The country fails to show any preparatory measures. It lost a lot of time with no action plan for mitigating climate change until 2013, when the previous government of  Pakistan Tehreek – e -Insaf  (PTI) of Imran Khan, started a campaign for the plantation of 1 billion trees, first in the KP province where they were able to form the government and then at the national level since 2018 after coming into power at the federal level.

In Pakistan, PTI is the only political party having an agenda for climate change mitigation. It brought the subject of Climate Change to the forefront as an important issue to be dealt with by the government and also started campaigns for building dams to harness the flow of water and overcome power shortages by clean hydel power.
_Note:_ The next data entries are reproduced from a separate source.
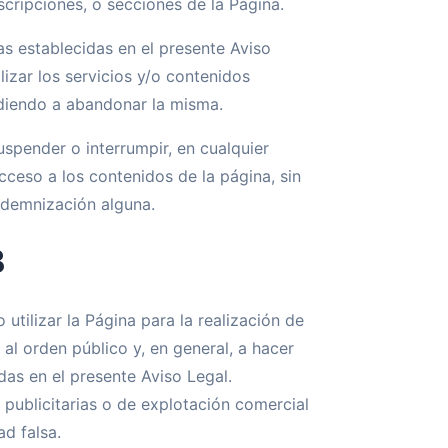
scripciones, o secciones de la Página.
as establecidas en el presente Aviso
lizar los servicios y/o contenidos
ediendo a abandonar la misma.
uspender o interrumpir, en cualquier
ceso a los contenidos de la página, sin
indemnización alguna.
B
utilizar la Página para la realización de
, al orden público y, en general, a hacer
das en el presente Aviso Legal.
 publicitarias o de explotación comercial
ad falsa.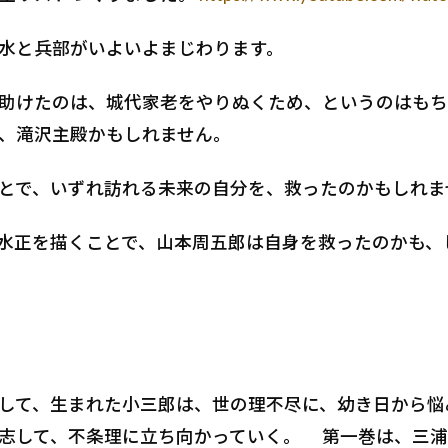
水と兵部がいよいよまじわります。
助けたのは、城代家老をやりぬくため、というのはもち
、滝沢主殿かもしれません。
とで、いずれ訪れる未来の自分を、救ったのかもしれま
水正を描くことで、山本周五郎は自身を救ったのかも、
して、生まれた小三郎は、世の理不尽に、幼き日から悩
志して、不条理に立ち向かっていく。 第一巻は、三浦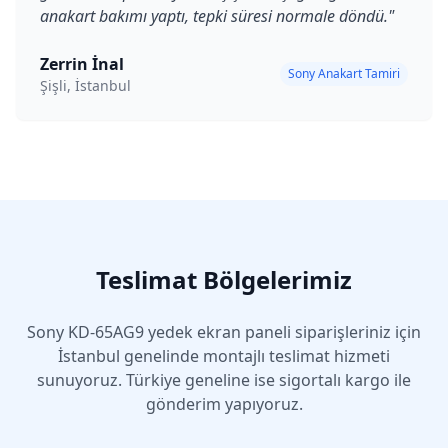
anakart bakımı yaptı, tepki süresi normale döndü.
"
Zerrin İnal
Sony Anakart Tamiri
Şişli, İstanbul
Teslimat Bölgelerimiz
Sony
KD-65AG9
yedek ekran paneli siparişleriniz için
İstanbul genelinde montajlı teslimat hizmeti
sunuyoruz. Türkiye geneline ise sigortalı kargo ile
gönderim yapıyoruz.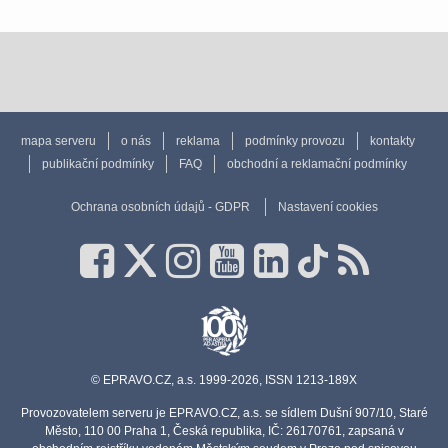
mapa serveru
o nás
reklama
podmínky provozu
kontakty
publikační podmínky
FAQ
obchodní a reklamační podmínky
Ochrana osobních údajů - GDPR
Nastavení cookies
© EPRAVO.CZ, a.s. 1999-2026, ISSN 1213-189X
Provozovatelem serveru je EPRAVO.CZ, a.s. se sídlem Dušní 907/10, Staré
Město, 110 00 Praha 1, Česká republika, IČ: 26170761, zapsaná v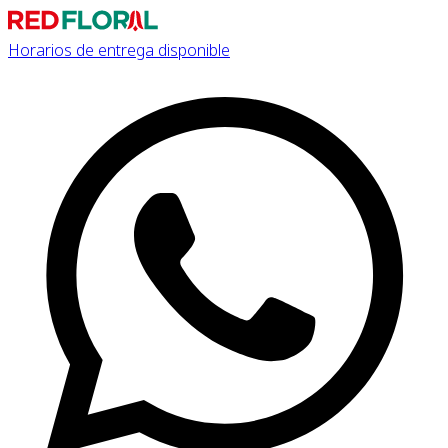
Horarios de entrega disponible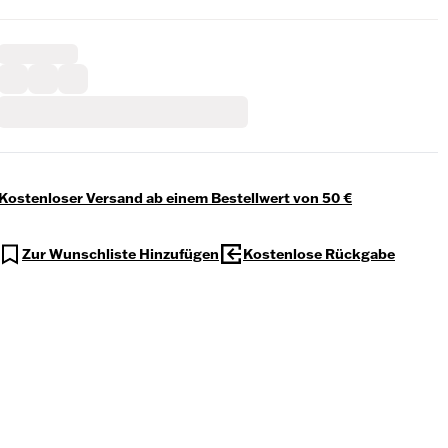
Kostenloser Versand ab einem Bestellwert von 50 €
Zur Wunschliste Hinzufügen
Kostenlose Rückgabe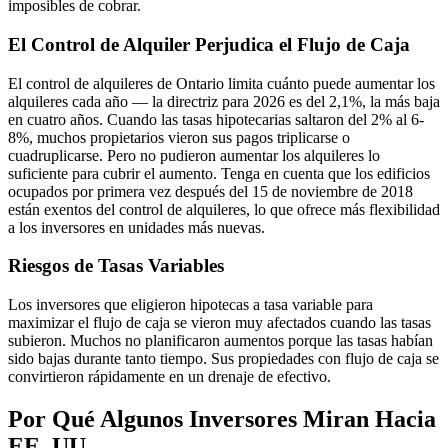
imposibles de cobrar.
El Control de Alquiler Perjudica el Flujo de Caja
El control de alquileres de Ontario limita cuánto puede aumentar los
alquileres cada año — la directriz para 2026 es del 2,1%, la más baja
en cuatro años. Cuando las tasas hipotecarias saltaron del 2% al 6-
8%, muchos propietarios vieron sus pagos triplicarse o
cuadruplicarse. Pero no pudieron aumentar los alquileres lo
suficiente para cubrir el aumento. Tenga en cuenta que los edificios
ocupados por primera vez después del 15 de noviembre de 2018
están exentos del control de alquileres, lo que ofrece más flexibilidad
a los inversores en unidades más nuevas.
Riesgos de Tasas Variables
Los inversores que eligieron hipotecas a tasa variable para
maximizar el flujo de caja se vieron muy afectados cuando las tasas
subieron. Muchos no planificaron aumentos porque las tasas habían
sido bajas durante tanto tiempo. Sus propiedades con flujo de caja se
convirtieron rápidamente en un drenaje de efectivo.
Por Qué Algunos Inversores Miran Hacia
EE. UU.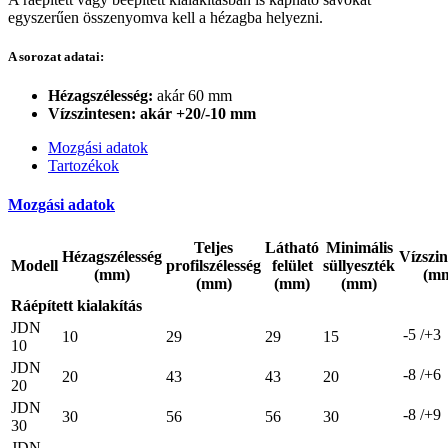
egyszerűen összenyomva kell a hézagba helyezni.
A sorozat adatai:
Hézagszélesség:
akár 60 mm
Vízszintesen: akár +20/-10 mm
Mozgási adatok
Tartozékok
Mozgási adatok
Teljes
Látható
Minimális
Hézagszélesség
Vízszin
Modell
profilszélesség
felület
süllyeszték
(mm)
(m
(mm)
(mm)
(mm)
Ráépített kialakítás
JDN
 -5 /+3
10
29
29
15
10
JDN
 -8 /+6
20
43
43
20
20
JDN
 -8 /+9
30
56
56
30
30
JDN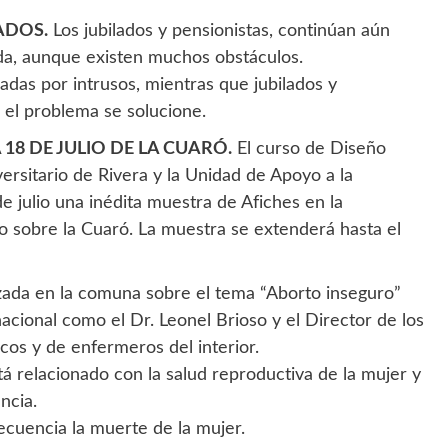
ADOS.
Los jubilados y pensionistas, continúan aún
da, aunque existen muchos obstáculos.
adas por intrusos, mientras que jubilados y
 el problema se solucione.
18 DE JULIO DE LA CUARÓ.
El curso de Diseño
versitario de Rivera y la Unidad de Apoyo a la
e julio una inédita muestra de Afiches en la
o sobre la Cuaró. La muestra se extenderá hasta el
izada en la comuna sobre el tema “Aborto inseguro”
nacional como el Dr. Leonel Brioso y el Director de los
cos y de enfermeros del interior.
 relacionado con la salud reproductiva de la mujer y
ncia.
cuencia la muerte de la mujer.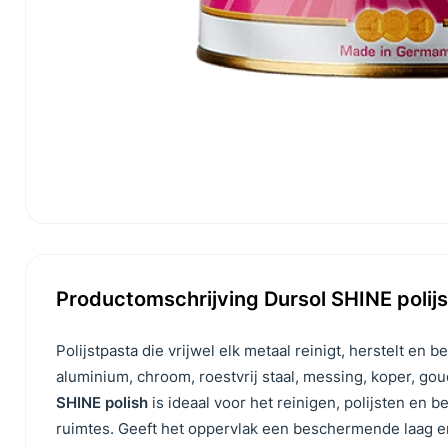
Productomschrijving Dursol SHINE polij
Polijstpasta die vrijwel elk metaal reinigt, herstelt en
aluminium, chroom, roestvrij staal, messing, koper, goud
SHINE polish
is ideaal voor het reinigen, polijsten en
ruimtes. Geeft het oppervlak een beschermende laag e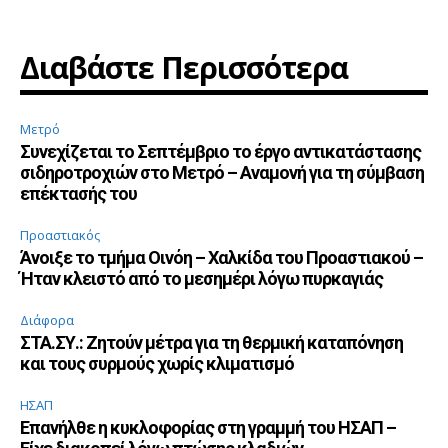
Διαβάστε Περισσότερα
Μετρό
Συνεχίζεται το Σεπτέμβριο το έργο αντικατάστασης
σιδηροτροχιών στο Μετρό – Αναμονή για τη σύμβαση
επέκτασής του
Προαστιακός
Άνοιξε το τμήμα Οινόη – Χαλκίδα του Προαστιακού –
Ήταν κλειστό από το μεσημέρι λόγω πυρκαγιάς
Διάφορα
ΣΤΑ.ΣΥ.: Ζητούν μέτρα για τη θερμική καταπόνηση
και τους συρμούς χωρίς κλιματισμό
ΗΣΑΠ
Επανήλθε η κυκλοφορίας στη γραμμή του ΗΣΑΠ –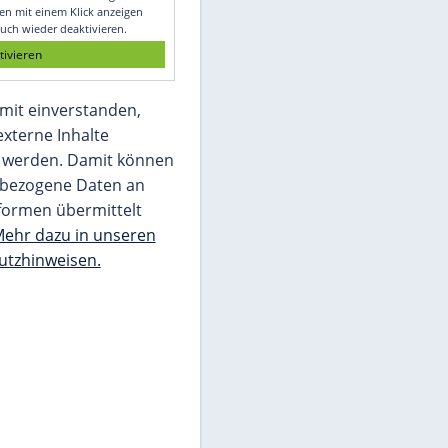
Glomex GmbH
Wir benötigen Ihre Zustimmung, um den
von unserer Redaktion eingebundenen
Inhalt von Glomex GmbH anzuzeigen. Sie
können diesen mit einem Klick anzeigen
lassen und auch wieder deaktivieren.
jetzt aktivieren
Ich bin damit einverstanden,
dass mir externe Inhalte
angezeigt werden. Damit können
personenbezogene Daten an
Drittplattformen übermittelt
werden.
Mehr dazu in unseren
Datenschutzhinweisen.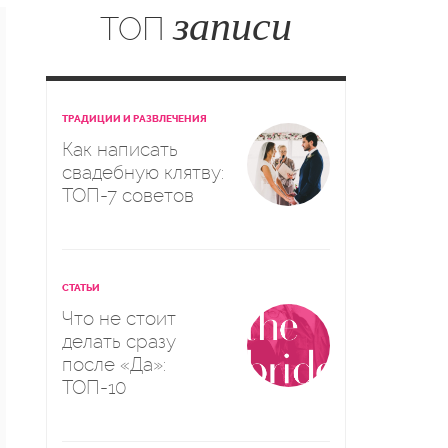
записи
ТОП
ТРАДИЦИИ И РАЗВЛЕЧЕНИЯ
Как написать
свадебную клятву:
ТОП-7 советов
СТАТЬИ
Что не стоит
делать сразу
после «Да»:
ТОП-10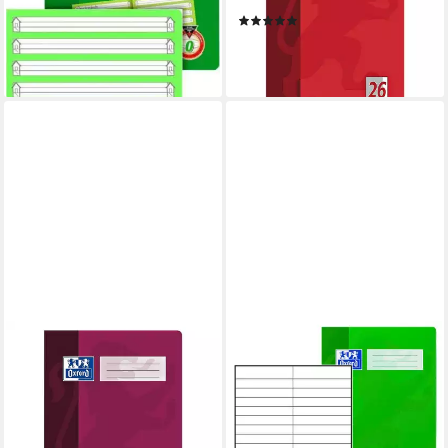
ungelocht, 16 Blatt
lieferbar - in 3-4 Werktagen bei dir
(1)
7,90 €
lieferbar - in 8-10 Werktagen bei
dir
OXFORD
OXFORD
Schulheft Schule, A4, kariert
Vokabelheft 1 Vokabelheft mit
(Lineatur 22), mit Optik-
2-Spalten Lin. 53 (liniert) A4
Papier, ungelocht, 16 Blatt
ohne Rand, Keine Farbwahl
7,58 €
möglich!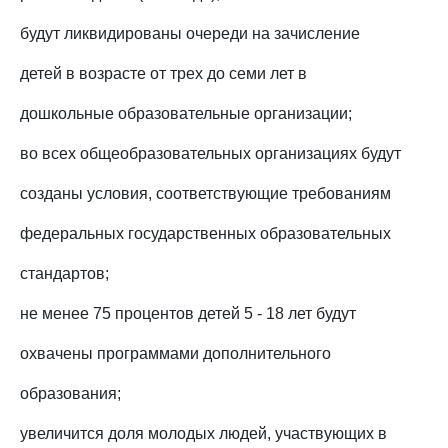
будут ликвидированы очереди на зачисление
детей в возрасте от трех до семи лет в
дошкольные образовательные организации;
во всех общеобразовательных организациях будут
созданы условия, соответствующие требованиям
федеральных государственных образовательных
стандартов;
не менее 75 процентов детей 5 - 18 лет будут
охвачены программами дополнительного
образования;
увеличится доля молодых людей, участвующих в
Now Pakistan stands in a difficult situation that is an outcome of insensitivity and lack of action both at the global and national levels. Floods in Pakistan are symptoms and warning signs, which call for both short and long-term remedies at the global and national levels and on the sides of cure as well as prevention.

At the moment focus of humanitarian help has to be on the rescue of people from life-threatening situations besides the supply of clean drinking water, food, medicine, and shelter. But, the second phase of rehabilitation must embark on sustainable solutions like helping in water management systems, clean energy, and sustainable town planning to say a few. Scientific and technological advancements in Europe can be of great help in these areas.

With that, a global move to take Climate Change as a serious problem is also required to nudge the biggest contributors to global warming to take matching actions for mitigation. The situation that Pakistan is faced with today may occur anywhere else tomorrow. When Pakistan was undergoing spells of torrential rains, at the same time Europe was experiencing the other way round. Climate acts in a chain that runs beyond man-made boundaries. Hitting one little part at any part may have a huge impact, even at the farthest end.